In the military commissions you have all the litigation you’d have in a federal court, but then you have this other layer in which people are arguing about the tribunal itself,” he says.
“My staff and I spent a full week diligently running every rumor to ground, and I can say unequivocally that no entity of the United States government is listening to, monitoring, or recording communications between the five accused and their counsel at any location,” chief prosecutor Brig. Gen. Mark Martins said in a written statement on Sunday night. He said his staff had done their best to “prove a negative.”

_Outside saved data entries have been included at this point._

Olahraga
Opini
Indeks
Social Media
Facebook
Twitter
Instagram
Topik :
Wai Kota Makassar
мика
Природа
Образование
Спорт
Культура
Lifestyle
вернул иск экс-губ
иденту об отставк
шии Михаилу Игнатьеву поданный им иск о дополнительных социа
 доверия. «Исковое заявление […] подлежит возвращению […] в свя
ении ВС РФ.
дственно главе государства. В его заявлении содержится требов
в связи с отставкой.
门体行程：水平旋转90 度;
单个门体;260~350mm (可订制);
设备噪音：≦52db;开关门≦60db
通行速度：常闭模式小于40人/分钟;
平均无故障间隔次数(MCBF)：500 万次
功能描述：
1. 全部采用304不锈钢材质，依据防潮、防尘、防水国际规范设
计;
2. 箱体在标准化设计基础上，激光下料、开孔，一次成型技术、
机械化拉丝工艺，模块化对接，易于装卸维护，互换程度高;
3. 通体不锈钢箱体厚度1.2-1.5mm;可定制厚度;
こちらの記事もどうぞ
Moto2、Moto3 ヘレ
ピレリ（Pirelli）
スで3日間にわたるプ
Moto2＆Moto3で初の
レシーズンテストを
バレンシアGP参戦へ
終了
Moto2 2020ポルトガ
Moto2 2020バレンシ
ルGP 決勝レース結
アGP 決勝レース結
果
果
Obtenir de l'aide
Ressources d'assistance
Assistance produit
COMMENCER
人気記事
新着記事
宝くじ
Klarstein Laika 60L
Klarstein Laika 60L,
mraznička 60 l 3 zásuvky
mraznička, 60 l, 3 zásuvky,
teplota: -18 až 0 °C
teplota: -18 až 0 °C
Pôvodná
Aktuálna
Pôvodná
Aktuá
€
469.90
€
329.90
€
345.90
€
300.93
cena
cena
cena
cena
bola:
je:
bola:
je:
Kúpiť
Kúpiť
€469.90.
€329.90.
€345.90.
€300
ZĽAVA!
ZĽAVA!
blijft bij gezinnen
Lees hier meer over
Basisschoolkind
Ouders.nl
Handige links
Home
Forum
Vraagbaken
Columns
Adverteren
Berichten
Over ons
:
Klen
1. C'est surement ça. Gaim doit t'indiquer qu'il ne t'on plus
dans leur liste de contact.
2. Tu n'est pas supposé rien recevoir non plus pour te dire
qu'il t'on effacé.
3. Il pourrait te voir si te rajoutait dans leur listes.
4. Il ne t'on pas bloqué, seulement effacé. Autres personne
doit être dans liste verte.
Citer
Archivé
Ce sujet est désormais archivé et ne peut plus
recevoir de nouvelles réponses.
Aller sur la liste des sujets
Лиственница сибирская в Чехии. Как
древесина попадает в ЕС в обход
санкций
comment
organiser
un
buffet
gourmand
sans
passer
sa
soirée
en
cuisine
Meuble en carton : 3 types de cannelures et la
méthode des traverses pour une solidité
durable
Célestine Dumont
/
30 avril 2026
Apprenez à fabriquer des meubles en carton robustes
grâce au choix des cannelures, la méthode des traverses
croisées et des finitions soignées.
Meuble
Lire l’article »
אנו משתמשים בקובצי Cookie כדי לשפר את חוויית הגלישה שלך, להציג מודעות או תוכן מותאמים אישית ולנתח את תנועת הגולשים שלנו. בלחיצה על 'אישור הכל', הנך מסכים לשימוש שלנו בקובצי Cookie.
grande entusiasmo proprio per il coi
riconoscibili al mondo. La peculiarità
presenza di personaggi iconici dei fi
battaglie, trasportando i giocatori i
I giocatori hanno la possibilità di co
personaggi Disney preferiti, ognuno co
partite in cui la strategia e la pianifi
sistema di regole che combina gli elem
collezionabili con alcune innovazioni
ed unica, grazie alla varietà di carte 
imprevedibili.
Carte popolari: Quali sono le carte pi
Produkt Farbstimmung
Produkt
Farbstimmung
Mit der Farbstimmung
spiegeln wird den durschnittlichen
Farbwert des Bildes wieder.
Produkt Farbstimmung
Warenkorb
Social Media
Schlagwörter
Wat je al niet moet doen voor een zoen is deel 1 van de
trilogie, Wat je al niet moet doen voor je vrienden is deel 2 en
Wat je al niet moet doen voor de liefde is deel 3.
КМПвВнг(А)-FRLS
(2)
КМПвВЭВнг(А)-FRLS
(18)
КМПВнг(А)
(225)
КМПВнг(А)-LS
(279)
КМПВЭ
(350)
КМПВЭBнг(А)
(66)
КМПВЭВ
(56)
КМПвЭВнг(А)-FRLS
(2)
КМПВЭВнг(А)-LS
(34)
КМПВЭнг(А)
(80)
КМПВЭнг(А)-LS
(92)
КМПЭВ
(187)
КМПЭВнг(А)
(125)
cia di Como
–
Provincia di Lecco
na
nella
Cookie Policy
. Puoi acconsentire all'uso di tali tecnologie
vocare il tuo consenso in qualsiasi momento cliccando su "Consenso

“There are a whole bunch of problems with Guantanamo,” says Karen Greenberg, who runs the Center on National Security at Fordham Law School.
“The question is: can they get around these issues in such a way to try these cases [and] bring them to a conclusion in a way that you can say we had a legitimate courtroom proceeding that has democratic standards attached to it?” Greenberg says. “It is extremely difficult.”
The secret monitoring of the proceedings is just one example of a host of problems. Wittes says the commissions have been bogged down — the arraignment in which the defendants didn’t even enter pleas was nearly a year ago — because lawyers aren’t just litigating the facts of this case, as you would expect in federal court, but are arguing about the tribunal itself.
“Unlike a federal court proceeding where you have many many years and decades of trial practice and precedent, in the military system you don’t have that reservoir of experience,” he says. “Neither the judge nor the lawyers can say: this is the way we’ve always done it, so they have to discuss everything.”
The defense motions still on the docket for this week, for example, include several attempts to get all the charges dismissed on procedural grounds. The defense says the charges weren’t filed properly and that the retired admiral who oversees the commissions wasn’t constitutionally appointed.
Those kinds of issues were settled in federal court long ago, not at Guantanamo. This goes a long way toward explaining why at this early stage in the trial, the prosecution is hardly getting a word in edgewise. That, will happen later.
“As you get closer to a trial you talk more about factual issues, a lot more about who did what,” says Wells Bennett. “And that’s not really something the defense wants to get into.”